▸ **Work required**:
Recast the text lines of all the items below as a JSON list of strings, one string per line, omitting blank lines. Leave the pictures out of the answer.

====

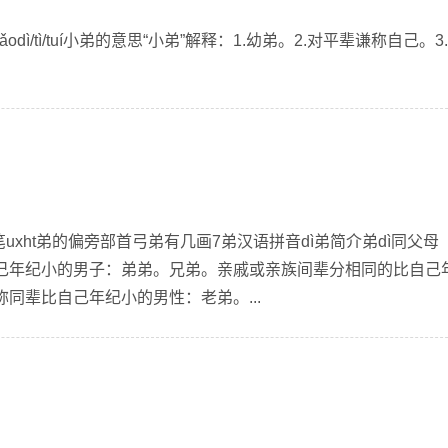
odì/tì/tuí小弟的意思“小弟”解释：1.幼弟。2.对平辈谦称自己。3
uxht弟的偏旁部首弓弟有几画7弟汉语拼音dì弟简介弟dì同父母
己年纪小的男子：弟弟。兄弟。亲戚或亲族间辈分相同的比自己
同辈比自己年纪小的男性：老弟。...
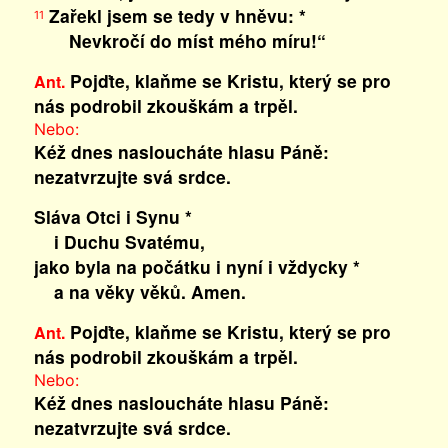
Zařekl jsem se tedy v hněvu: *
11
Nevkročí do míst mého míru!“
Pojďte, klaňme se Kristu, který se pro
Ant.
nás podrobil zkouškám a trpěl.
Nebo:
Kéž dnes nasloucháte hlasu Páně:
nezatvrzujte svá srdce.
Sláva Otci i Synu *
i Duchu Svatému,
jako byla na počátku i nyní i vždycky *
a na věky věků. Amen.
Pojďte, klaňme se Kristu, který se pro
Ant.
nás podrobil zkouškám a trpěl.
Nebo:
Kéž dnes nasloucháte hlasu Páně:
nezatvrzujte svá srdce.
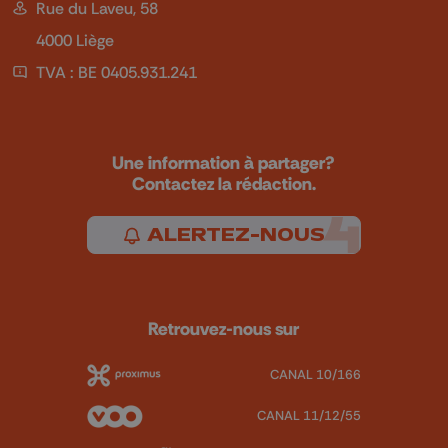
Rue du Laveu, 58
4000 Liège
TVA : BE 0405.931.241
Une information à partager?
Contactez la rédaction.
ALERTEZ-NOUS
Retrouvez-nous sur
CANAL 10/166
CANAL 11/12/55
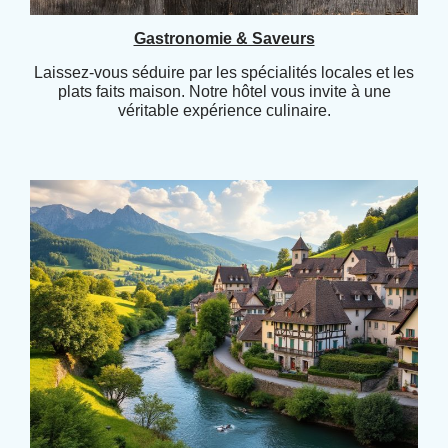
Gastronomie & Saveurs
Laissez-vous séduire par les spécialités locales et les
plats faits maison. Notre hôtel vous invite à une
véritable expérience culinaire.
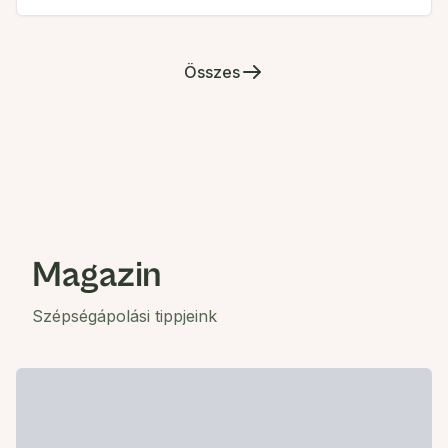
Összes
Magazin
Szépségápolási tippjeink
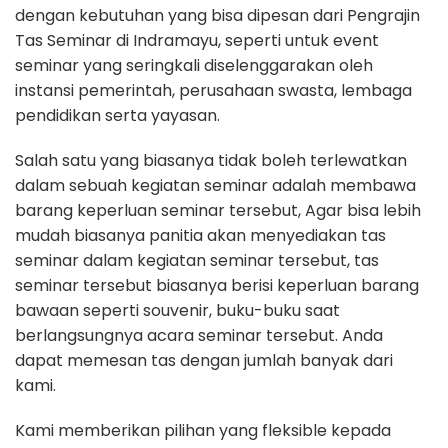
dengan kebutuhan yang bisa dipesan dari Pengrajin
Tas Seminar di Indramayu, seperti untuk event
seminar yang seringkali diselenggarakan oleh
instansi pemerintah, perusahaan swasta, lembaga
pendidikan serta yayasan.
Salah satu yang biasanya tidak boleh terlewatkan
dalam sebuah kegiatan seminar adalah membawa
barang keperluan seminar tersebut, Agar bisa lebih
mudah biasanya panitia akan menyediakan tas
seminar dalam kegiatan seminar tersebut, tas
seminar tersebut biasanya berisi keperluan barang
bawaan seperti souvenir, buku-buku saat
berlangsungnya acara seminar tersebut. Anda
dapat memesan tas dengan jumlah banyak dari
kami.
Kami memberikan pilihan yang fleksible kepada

====

▸ **Result of the task**:
[
  "odì/tì/tuí小弟的意思“小弟”解释：1.幼弟。2.对平辈谦称自己。3",
  "uxht弟的偏旁部首弓弟有几画7弟汉语拼音dì弟简介弟dì同父母",
  "己年纪小的男子：弟弟。兄弟。亲戚或亲族间辈分相同的比自己",
  "同辈比自己年纪小的男性：老弟。...",
  "Zařekl jsem se tedy v hněvu: *",
  "11",
  "Nevkročí do míst mého míru!“",
  "Pojďte, klaňme se Kristu, který se pro",
  "Ant.",
  "nás podrobil zkouškám a trpěl.",
  "Nebo:",
  "Kéž dnes nasloucháte hlasu Páně:",
  "nezatvrzujte svá srdce.",
  "Sláva Otci i Synu *",
  "i Duchu Svatému,",
  "jako byla na počátku i nyní i vždycky *",
  "a na věky věků. Amen.",
  "Pojďte, klaňme se Kristu, který se pro",
  "Ant.",
  "nás podrobil zkouškám a trpěl.",
  "Nebo:",
  "Kéž dnes nasloucháte hlasu Páně:",
  "nezatvrzujte svá srdce.",
  "Rue du Laveu, 58",
  "4000 Liège",
  "TVA : BE 0405.931.241",
  "Une information à partager?",
  "Contactez la rédaction.",
  "ALERTEZ-NOUS",
  "Retrouvez-nous sur",
  "CANAL 10/166",
  "CANAL 11/12/55",
  "Gastronomie & Saveurs",
  "Laissez-vous séduire par les spécialités locales et les",
  "plats faits maison. Notre hôtel vous invite à une",
  "véritable expérience culinaire.",
  "Összes",
  "Magazin",
  "Szépségápolási tippjeink",
  "dengan kebutuhan yang bisa dipesan dari Pengrajin",
  "Tas Seminar di Indramayu, seperti untuk event",
  "seminar yang seringkali diselenggarakan oleh",
  "instansi pemerintah, perusahaan swasta, lembaga",
  "pendidikan serta yayasan.",
  "Salah satu yang biasanya tidak boleh terlewatkan",
  "dalam sebuah kegiatan seminar adalah membawa",
  "barang keperluan seminar tersebut, Agar bisa lebih",
  "mudah biasanya panitia akan menyediakan tas",
  "seminar dalam kegiatan seminar tersebut, tas",
  "seminar tersebut biasanya berisi keperluan barang",
  "bawaan seperti souvenir, buku-buku saat",
  "berlangsungnya acara seminar tersebut. Anda",
  "dapat memesan tas dengan jumlah banyak dari",
  "kami.",
  "Kami memberikan pilihan yang fleksible kepada"
]